─── Reading text
Static Checks vs Templates: Always Instantiate Your Templates


One of the key benefits of static typing is the compile-time checking it enables. Compile your program successfully, and entire classes of programmer errors are guaranteed not to exist - regardless of how thorough your unittests are. (Unittests can't realistically be as thorough as static compiler checks. They're an important supplement to static compile-time checks, but not a replacement for them.)

Unfortunately, templates leave a slight hole in this system of guarantees. By the very nature of templates, the code inside cannot be compiled unless the template is actually instantiated. And if the code isn't compiled, it can't be statically checked (beyond mere syntax checks, anyway).

So you're left with this potential scenario: You write a new template in some library, or make some changes/additions to an existing template, then try out your test project and unittest suite. Everything compiles and runs successfully, so you commit your changes and push to the VCS server. Another coder pulls your work, tries to use your template...and gets compiler errors.

Oops! Your test project, or your unittest suite, never actually used the template! Or maybe it only used one instantiation and never attempted other instantiations that were intended to work. Your user became the first one to actually attempt compiling your code, and became the first to discover it didn't work.

Due to the nature of templates, it's impossible for the compiler to test all possible instantiations of a template to ensure they compile (or don't compile, in some cases) as expected, particularly if the template is part of a library. With sufficient sophistication, it may be possible for a compiler to guess at a few sets of arguments that satisfy your template's parameter constraints and then check that they compile. But even D doesn't currently do that.

The moral of this story: Always instantiate your templates. Make sure you always have at least some dummy instantiations that are expected to work. Here's an example of doing it in D:

struct FooType(T) { ... } private alias test_FooType = TypeTuple!( FooType!int, FooType!string, FooType!char ); void fooFunc(T)() { ... } private alias test_fooFunc = TypeTuple!( fooFunc!int, fooFunc!string, fooFunc!(FooType!int) );

It's better, of course, to unittest them. (Tip: It can often help to use foreach over a TypeTuple of the instantiations you want to unittest.) But at the very least, be sure to have some basic instantiations. It's only a one-liner, after all, and may very well save you some embarrassment.
──────
─── Dataset excerpts
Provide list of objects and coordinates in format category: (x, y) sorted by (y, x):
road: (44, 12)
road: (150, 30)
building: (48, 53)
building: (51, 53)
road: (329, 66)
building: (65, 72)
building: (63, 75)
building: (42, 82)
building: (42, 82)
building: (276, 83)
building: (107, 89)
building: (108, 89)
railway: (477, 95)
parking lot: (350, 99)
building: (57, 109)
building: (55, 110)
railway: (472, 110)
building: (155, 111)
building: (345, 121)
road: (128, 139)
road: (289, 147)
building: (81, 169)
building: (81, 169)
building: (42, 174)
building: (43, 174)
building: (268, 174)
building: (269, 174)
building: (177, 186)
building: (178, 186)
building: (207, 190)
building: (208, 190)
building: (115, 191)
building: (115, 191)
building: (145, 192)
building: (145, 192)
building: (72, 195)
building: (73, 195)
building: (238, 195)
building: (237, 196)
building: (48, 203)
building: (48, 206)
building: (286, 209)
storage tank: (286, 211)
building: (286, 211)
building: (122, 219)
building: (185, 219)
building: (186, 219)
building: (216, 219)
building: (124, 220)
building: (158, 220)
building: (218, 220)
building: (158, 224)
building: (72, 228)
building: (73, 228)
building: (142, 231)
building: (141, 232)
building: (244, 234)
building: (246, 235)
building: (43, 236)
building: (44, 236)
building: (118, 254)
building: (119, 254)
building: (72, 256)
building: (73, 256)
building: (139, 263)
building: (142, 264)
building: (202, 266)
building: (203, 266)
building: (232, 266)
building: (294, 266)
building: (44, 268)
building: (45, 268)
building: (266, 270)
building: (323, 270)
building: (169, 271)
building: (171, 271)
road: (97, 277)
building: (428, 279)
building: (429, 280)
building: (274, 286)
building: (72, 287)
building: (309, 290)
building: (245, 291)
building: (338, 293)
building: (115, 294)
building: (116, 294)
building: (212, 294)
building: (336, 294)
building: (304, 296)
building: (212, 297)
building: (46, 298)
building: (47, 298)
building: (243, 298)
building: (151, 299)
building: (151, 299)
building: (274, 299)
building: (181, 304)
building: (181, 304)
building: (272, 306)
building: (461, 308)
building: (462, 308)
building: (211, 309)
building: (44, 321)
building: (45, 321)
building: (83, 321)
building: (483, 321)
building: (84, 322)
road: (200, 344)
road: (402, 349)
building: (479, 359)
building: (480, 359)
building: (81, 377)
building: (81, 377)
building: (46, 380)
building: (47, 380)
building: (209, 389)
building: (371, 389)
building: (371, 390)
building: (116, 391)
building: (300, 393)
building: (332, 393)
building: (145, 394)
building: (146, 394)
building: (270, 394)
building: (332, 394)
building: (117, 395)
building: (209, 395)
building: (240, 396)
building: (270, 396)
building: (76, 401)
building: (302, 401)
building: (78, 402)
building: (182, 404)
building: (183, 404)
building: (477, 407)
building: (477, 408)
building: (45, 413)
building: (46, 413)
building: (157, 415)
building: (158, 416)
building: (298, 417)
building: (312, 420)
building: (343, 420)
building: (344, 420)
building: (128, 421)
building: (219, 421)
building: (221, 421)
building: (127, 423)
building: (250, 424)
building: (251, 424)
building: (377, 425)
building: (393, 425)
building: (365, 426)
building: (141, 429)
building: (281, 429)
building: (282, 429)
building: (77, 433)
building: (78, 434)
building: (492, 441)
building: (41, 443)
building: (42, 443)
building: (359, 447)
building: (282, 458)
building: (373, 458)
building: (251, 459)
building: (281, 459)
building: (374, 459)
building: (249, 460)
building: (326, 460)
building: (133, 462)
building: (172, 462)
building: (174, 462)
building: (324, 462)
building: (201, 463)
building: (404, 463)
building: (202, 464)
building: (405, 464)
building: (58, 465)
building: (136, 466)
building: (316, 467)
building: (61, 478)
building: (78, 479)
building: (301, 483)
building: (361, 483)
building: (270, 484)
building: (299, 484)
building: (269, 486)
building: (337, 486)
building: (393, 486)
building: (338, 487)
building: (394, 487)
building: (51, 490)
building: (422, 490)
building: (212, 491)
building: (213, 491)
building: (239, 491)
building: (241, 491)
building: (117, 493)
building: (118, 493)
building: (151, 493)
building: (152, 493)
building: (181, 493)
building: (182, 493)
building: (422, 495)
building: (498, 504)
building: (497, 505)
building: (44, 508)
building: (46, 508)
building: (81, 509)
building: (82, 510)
──────
Work instruction 1: Rewrite the stretch of the article on templates from "Static Checks vs" through "syntax checks, anyway).", putting "strict typing" in place of "static typing".
Work instruction 2: Sum up the article on templates in three sentences.

Answer space 1:
Static Checks vs Templates: Always Instantiate Your Templates


One of the key benefits of strict typing is the compile-time checking it enables. Compile your program successfully, and entire classes of programmer errors are guaranteed not to exist - regardless of how thorough your unittests are. (Unittests can't realistically be as thorough as static compiler checks. They're an important supplement to static compile-time checks, but not a replacement for them.)

Unfortunately, templates leave a slight hole in this system of guarantees. By the very nature of templates, the code inside cannot be compiled unless the template is actually instantiated. And if the code isn't compiled, it can't be statically checked (beyond mere syntax checks, anyway).

Answer space 2: Static typing lets the compiler rule out whole classes of programmer errors, but template code is only compiled and checked when the template is actually instantiated. Because of this, a template that your tests never instantiate can build fine for you and then fail to compile for another coder, and compilers, D included, don't currently test possible instantiations for you. So always instantiate your templates, with at least some dummy instantiations expected to work, and preferably unittest them.